Below is federal data on the loans students use to pay for Central Methodist University-College of Liberal Arts and Sciences— how much they borrow, how that debt is spread across the student body, and what it costs to pay back. The data below is drawn directly from federal sources.
For incoming students at CMU CLAS, 59% of new students use loans toward freshman-year expenses, with a typical loan of $8,052 per student, private and federal loans combined.
The average federal loan is $5,474, representing 99.5% of the $5,500 first-year federal borrowing limit for a typical dependent freshman. Note that average undergraduate loan amounts shown later do not include private loans — so the full freshman figure above is not directly comparable.
Across the full undergraduate body at CMU CLAS (freshmen included), 61% rely on federal student loans toward their education, for a typical $6,473 per year. That is 18.2% above the first-year federal average of $5,474.
Borrowing the same amount each year would add up to roughly $12,946 across two years and $25,892 after four. This assumes steady federal borrowing and leaves out private and Parent PLUS loans.
| Undergraduate federal borrowing | Value |
|---|---|
| Share using federal loans | 61% |
| Average federal loan per year | $6,473 |
| Undergraduates with a federal loan | 622 |
| Total federal loans (one year) | $4,025,905 |
Graduating and withdrawing students at CMU CLAS carry a median federal debt of $13,292 in federal student loans.

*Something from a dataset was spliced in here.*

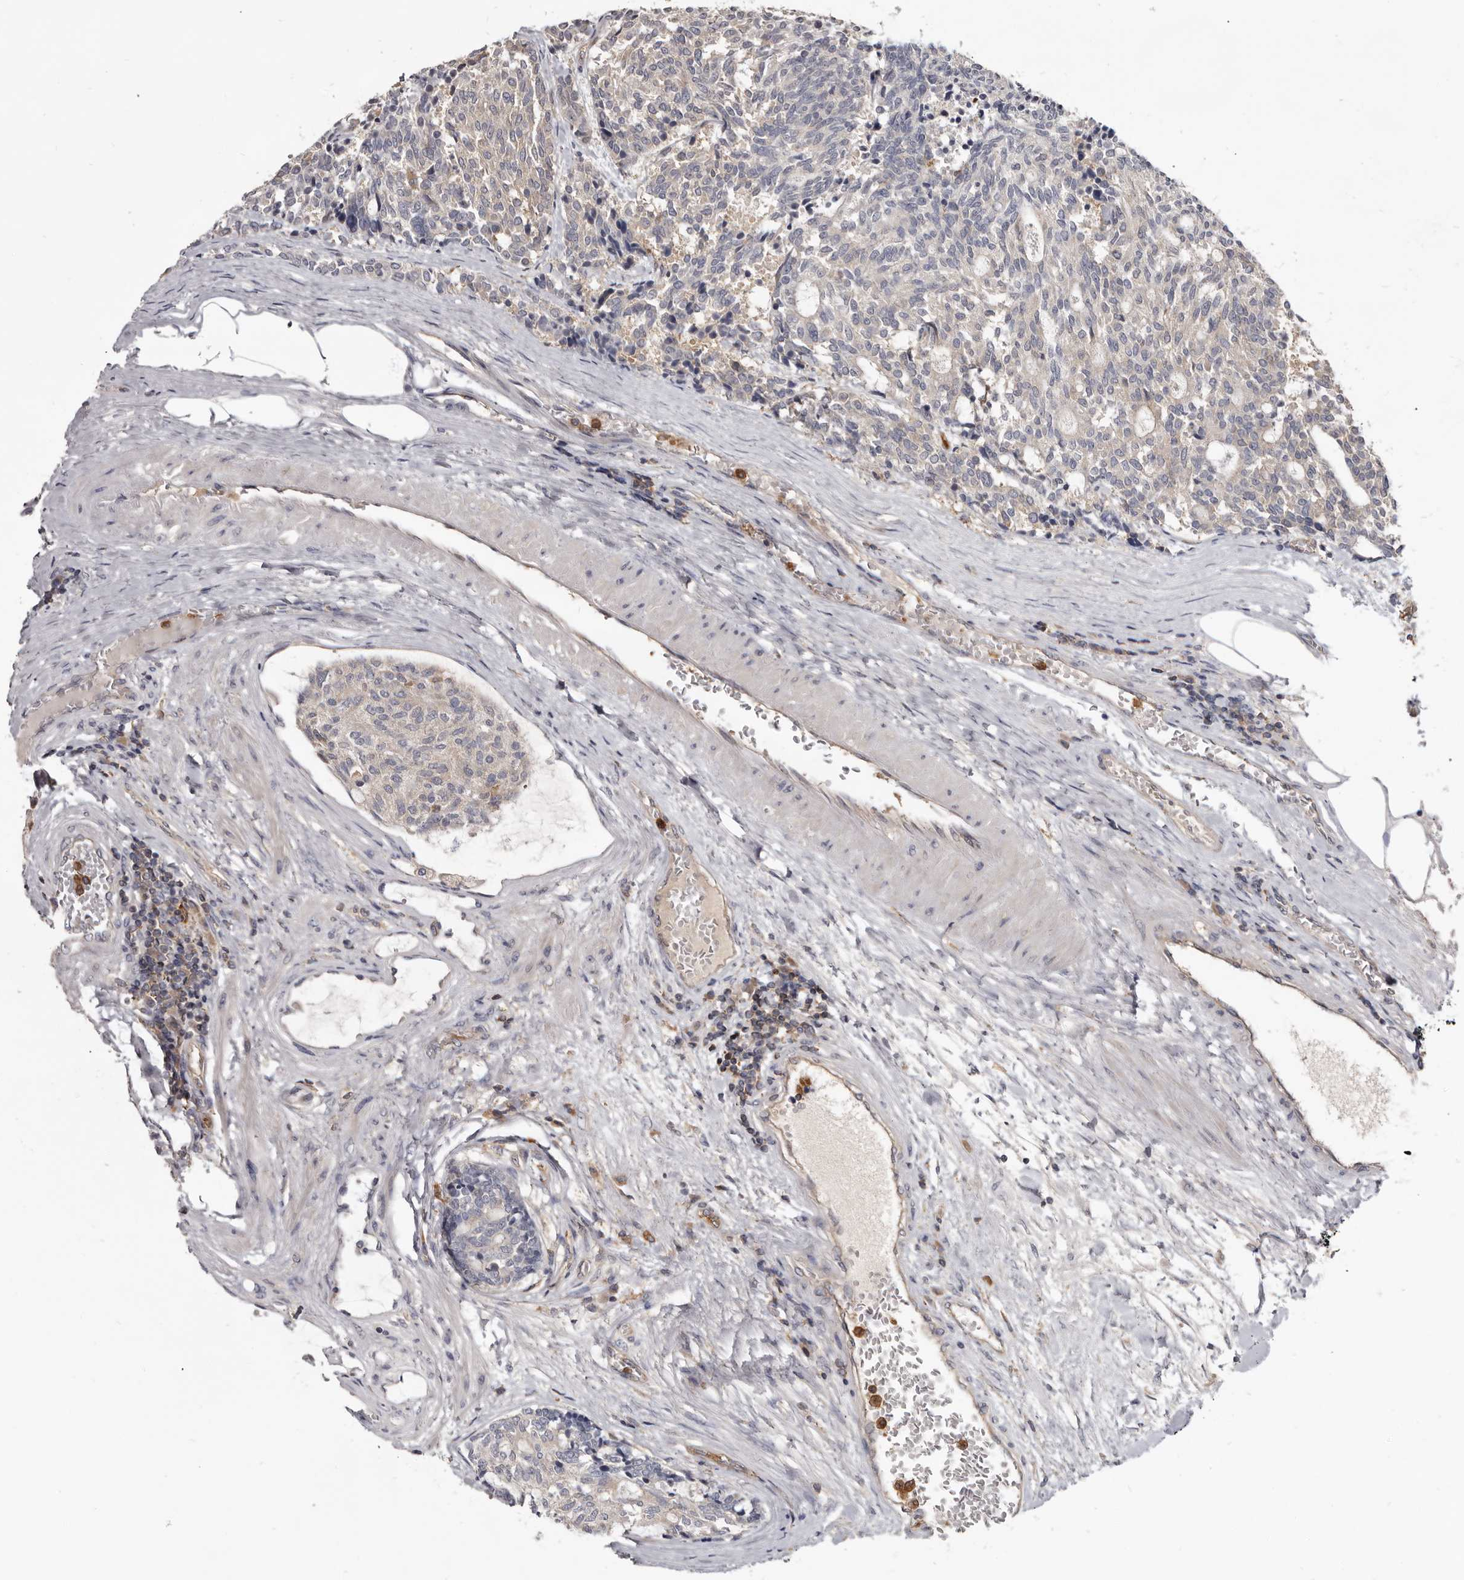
{"staining": {"intensity": "weak", "quantity": "<25%", "location": "cytoplasmic/membranous"}, "tissue": "carcinoid", "cell_type": "Tumor cells", "image_type": "cancer", "snomed": [{"axis": "morphology", "description": "Carcinoid, malignant, NOS"}, {"axis": "topography", "description": "Pancreas"}], "caption": "Tumor cells are negative for protein expression in human carcinoid.", "gene": "CBL", "patient": {"sex": "female", "age": 54}}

| Borrower group | Median federal debt |
|---|---|
| All federal borrowers | $13,292 |
| Students who completed (graduates) | $17,619 |
| Students who withdrew | $8,250 |
Withdrawn-student debt matters because those borrowers carry the loans without the degree that helps repay them.

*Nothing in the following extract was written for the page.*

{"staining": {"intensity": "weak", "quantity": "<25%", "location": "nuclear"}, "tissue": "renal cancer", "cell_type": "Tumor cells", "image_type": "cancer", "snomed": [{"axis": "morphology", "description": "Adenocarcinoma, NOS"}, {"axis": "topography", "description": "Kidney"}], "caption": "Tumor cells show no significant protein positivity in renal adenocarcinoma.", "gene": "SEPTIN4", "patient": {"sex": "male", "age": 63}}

The median hides the spread, so the percentiles below show cumulative federal debt at four points in the distribution for CMU CLAS.
| Percentile | Cumulative Federal Debt |
|---|---|
| 10th percentile (lowest-debt students) | $3,070 |
| 25th percentile | $5,845 |
| 75th percentile | $21,500 |
| 90th percentile (highest-debt students) | $28,500 |
The gap between the 10th and 90th percentile is the clearest single measure of how widely borrowing varies at CMU CLAS.
Median federal debt understates the full cost when PLUS loans are included. The totals below add PLUS borrowing for CMU CLAS.
| Group | Borrowers | Median debt incl. PLUS |
|---|---|---|
| All borrowers | 593 | $15,000 |
| Completed (graduates) | 244 | $13,500 |
| Did not complete | 349 | $16,254 |
On a standard 10-year plan, the median completing borrower would pay about $160.53/mo.
Federal data lets us separate Stafford borrowers from the rest at CMU CLAS.
Stafford vs Non-Stafford (any year)
| Cohort | Borrowers | Median debt incl. PLUS |
|---|---|---|
| Used a Stafford loan | 580 | — |
| No Stafford loan | 13 | — |
Borrowers With a Stafford Loan This Year
| Cohort | Borrowers | Median debt incl. PLUS |
|---|---|---|
| Stafford loan this year | 371 | $11,750 |
| No Stafford loan this year | 222 | $21,976 |
The indicators below describe what the typical debt costs to pay back at CMU CLAS.
A loan default — failing to keep up with federal student-loan payments — is one of the worst financial outcomes a borrower can face. The federal two-year cohort default rate for CMU CLAS is shown below.
| Metric | Value |
|---|---|
| 2-year cohort default rate | 7.1% |
| Borrowers in the cohort | 613 |
The cohort default rate tracks borrowers who entered repayment in a given year and defaulted within the two-year measurement window.
Borrowing varies by family income, by first-generation status, and by dependency status.
Borrowing by Income Tier
| Income tier | Median federal debt |
|---|---|
| Low income | $12,876 |
| Middle income | $13,750 |
| High income | $13,100 |
First-Generation Comparison
| Cohort | Median federal debt |
|---|---|
| First-generation students | $13,567 |
| Continuing-generation students | $12,500 |
By Dependency Status
| Cohort | Median federal debt |
|---|---|
| Dependent students | $12,000 |
| Independent students | $14,757 |
The Department of Education computes gap indicators that show how borrowing differs between student groups at CMU CLAS.
Subsidized and Unsubsidized Loans
Unsubsidized federal student loans accrue interest every month — even while you are still enrolled. Unless you pay that interest as it builds, the balance you owe at graduation can be noticeably higher than the amount you originally borrowed.
Worth Knowing
Declaring bankruptcy does not erase federal student loan debt. If you stop paying, the federal government can garnish a portion of your wages until the loans are repaid.
References
More about our data sources and methodologies.